EXCERPTED PASSAGE
## Start
I’m a huge fan of Raymond Carver. I really love his way of storytelling. His novels and his way of English writing is so simple—it’s not that difficult for me at all. So I’m always trying to set up several characters in my mind and I think having a certain topic—or a vague idea of topics—is not a really solid thing to do. So like daily nonsense talking.

I will set up these characters in my head and try to memorize every line that every character says, and then I’ll try to shrink it down to small, tiny lyrics or a small story background. So the whole process I would say is definitely communicating. But it’s just all of me, and this communication is all set up in my brain. My brain will become a tiny living room, or a tiny kitchen with people sitting around a table, and I’ll try to put everything down and shrink it into lyrics.

JMK: Wow. What’s your favorite Raymond Carver story?

I can’t remember the title of the story, but it’s really simple. It’s about a really young couple, they just got married, and they have a really young girl. The husband makes an appointment with the older friends to go bird shooting. The wife says, “Okay, you can go.” The appointment to go shooting is really, really early in the morning the next day. Before the husband goes—before they go to bed—the baby daughter starts crying, and is crying really, really hard for several hours. The wife is concerned and thinks there is something wrong with the baby and maybe the husband shouldn’t go to the bird shooting.

The husband is a really quiet character, so he doesn’t say anything. So the next morning, when the baby girl’s still crying, the husband still goes out the door. So his wife is thinking, “Oh, he doesn’t give a shit about us, he still wants to go bird shooting.” But actually, the husband is just driving to his older friend’s house, and tells them what is going on with the baby daughter and he’s not able to go bird shooting with them. After that, he goes home and their daughter goes back to sleep, not crying anymore, and his wife makes him breakfast and the husband just gives her a really quiet and silent hug. And that’s the end, that’s the story. I feel like Raymond Carver’s story definitely tells something, but you feel like he doesn’t tell anything.
## End
RECORD EXCERPTS
## Start
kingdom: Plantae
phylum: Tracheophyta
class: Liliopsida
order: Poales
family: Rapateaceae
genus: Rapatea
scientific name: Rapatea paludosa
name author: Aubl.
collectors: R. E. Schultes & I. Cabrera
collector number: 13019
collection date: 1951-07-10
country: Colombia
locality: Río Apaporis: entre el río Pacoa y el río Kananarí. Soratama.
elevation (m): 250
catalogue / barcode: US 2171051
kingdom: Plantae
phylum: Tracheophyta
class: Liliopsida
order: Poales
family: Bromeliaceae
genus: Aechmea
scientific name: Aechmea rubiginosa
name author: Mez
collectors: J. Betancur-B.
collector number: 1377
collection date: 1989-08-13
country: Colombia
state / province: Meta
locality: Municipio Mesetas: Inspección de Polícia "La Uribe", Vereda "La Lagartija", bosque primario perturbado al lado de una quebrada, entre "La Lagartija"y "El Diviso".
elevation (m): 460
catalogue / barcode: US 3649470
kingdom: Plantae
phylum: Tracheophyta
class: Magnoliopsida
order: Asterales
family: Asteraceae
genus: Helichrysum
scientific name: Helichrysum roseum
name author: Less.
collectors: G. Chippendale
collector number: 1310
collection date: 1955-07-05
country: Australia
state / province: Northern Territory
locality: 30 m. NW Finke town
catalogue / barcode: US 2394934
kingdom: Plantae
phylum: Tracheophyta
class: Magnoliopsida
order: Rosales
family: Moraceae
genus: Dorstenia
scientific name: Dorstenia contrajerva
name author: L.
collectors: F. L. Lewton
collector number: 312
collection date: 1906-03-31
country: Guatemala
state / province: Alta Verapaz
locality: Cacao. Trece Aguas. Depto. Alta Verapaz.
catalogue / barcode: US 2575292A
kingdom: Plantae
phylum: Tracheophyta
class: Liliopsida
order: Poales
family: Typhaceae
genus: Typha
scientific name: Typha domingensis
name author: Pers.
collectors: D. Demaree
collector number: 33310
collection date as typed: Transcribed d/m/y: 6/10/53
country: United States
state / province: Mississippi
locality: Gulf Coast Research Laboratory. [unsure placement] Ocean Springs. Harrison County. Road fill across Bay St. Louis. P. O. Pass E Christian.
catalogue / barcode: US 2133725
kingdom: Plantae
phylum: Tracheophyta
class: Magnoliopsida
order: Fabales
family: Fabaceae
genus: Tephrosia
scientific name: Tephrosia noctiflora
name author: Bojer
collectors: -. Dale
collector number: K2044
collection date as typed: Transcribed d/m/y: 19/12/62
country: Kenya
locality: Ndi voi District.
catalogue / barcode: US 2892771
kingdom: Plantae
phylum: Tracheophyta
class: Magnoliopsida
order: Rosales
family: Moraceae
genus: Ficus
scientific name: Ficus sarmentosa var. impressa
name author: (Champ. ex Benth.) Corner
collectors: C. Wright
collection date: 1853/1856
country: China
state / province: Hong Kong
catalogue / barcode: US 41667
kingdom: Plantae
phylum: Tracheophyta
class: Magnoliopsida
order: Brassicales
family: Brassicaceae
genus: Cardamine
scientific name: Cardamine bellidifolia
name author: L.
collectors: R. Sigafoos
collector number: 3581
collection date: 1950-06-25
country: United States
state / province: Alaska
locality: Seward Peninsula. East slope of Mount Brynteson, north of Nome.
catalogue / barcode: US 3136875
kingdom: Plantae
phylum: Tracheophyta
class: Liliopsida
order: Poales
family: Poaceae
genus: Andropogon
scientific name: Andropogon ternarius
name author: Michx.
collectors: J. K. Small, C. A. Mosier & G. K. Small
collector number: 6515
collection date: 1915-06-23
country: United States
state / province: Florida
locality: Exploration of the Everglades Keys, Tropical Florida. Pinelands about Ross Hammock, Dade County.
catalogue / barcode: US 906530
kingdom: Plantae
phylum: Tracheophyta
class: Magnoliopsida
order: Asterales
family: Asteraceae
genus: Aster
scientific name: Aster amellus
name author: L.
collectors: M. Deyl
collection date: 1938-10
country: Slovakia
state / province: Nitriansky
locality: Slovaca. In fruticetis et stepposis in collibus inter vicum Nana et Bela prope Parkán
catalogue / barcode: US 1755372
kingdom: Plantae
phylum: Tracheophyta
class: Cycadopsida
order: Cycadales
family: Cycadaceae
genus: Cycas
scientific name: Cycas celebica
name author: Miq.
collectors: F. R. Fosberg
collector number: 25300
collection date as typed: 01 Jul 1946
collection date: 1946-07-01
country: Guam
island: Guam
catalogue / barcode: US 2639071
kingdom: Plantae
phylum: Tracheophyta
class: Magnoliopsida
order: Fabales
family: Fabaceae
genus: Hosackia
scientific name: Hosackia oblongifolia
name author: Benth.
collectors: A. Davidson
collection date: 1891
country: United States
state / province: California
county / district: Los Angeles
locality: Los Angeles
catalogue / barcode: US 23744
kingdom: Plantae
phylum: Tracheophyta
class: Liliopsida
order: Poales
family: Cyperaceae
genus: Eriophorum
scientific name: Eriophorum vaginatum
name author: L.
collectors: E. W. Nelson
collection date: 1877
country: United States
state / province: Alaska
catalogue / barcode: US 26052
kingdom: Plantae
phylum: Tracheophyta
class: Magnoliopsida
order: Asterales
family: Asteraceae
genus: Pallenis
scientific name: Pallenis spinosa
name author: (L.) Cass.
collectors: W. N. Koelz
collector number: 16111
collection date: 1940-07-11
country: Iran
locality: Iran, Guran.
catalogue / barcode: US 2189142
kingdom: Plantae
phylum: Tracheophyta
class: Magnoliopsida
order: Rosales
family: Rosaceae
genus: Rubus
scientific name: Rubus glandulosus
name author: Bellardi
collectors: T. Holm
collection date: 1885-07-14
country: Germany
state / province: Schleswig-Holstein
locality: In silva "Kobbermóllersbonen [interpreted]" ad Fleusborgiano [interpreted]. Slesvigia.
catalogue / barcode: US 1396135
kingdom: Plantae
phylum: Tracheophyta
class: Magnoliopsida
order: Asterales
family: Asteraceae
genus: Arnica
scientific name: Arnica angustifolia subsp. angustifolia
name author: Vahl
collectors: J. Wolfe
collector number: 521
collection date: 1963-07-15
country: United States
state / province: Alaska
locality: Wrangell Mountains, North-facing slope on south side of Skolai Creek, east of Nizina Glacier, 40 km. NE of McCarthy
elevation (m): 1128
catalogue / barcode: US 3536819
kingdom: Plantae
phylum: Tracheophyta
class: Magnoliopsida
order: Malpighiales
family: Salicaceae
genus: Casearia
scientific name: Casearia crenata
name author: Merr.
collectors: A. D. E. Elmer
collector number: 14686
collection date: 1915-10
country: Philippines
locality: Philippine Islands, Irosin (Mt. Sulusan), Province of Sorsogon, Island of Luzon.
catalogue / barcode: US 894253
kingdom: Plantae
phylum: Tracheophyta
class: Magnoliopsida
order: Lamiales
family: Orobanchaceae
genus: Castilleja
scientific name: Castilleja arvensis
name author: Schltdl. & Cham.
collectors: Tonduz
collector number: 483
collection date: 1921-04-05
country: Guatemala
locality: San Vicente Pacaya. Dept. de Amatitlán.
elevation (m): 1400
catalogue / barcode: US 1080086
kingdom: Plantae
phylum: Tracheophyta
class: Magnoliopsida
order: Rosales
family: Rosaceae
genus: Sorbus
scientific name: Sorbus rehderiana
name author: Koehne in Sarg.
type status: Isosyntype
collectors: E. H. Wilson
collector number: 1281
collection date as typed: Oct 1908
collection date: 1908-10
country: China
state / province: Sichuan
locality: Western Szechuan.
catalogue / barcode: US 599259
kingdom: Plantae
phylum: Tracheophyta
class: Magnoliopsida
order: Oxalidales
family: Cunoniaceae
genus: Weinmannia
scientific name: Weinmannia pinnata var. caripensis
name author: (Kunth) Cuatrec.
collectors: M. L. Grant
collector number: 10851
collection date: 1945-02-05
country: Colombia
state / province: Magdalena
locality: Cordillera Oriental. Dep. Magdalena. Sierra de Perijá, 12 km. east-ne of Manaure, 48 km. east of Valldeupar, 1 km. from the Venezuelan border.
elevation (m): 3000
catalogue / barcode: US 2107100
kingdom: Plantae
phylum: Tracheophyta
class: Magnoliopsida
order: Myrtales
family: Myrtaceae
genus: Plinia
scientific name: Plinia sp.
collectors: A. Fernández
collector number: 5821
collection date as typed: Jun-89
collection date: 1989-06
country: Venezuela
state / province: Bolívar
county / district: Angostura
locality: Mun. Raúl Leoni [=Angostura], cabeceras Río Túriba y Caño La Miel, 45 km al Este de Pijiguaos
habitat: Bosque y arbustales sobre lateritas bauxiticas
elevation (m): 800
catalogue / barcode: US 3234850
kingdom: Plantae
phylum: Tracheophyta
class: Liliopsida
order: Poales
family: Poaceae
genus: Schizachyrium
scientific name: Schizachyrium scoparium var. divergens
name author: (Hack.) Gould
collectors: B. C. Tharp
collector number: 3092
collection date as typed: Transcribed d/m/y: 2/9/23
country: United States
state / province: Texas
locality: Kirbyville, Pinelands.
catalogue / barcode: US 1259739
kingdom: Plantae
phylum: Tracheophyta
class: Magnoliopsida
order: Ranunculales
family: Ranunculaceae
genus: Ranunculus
## End
Copy the interview excerpt from "I will set up" up to and including "it into lyrics.", swapping "living room" for "study". Work from the interview excerpt alone, not from the entries.

RESULT
I will set up these characters in my head and try to memorize every line that every character says, and then I’ll try to shrink it down to small, tiny lyrics or a small story background. So the whole process I would say is definitely communicating. But it’s just all of me, and this communication is all set up in my brain. My brain will become a tiny study, or a tiny kitchen with people sitting around a table, and I’ll try to put everything down and shrink it into lyrics.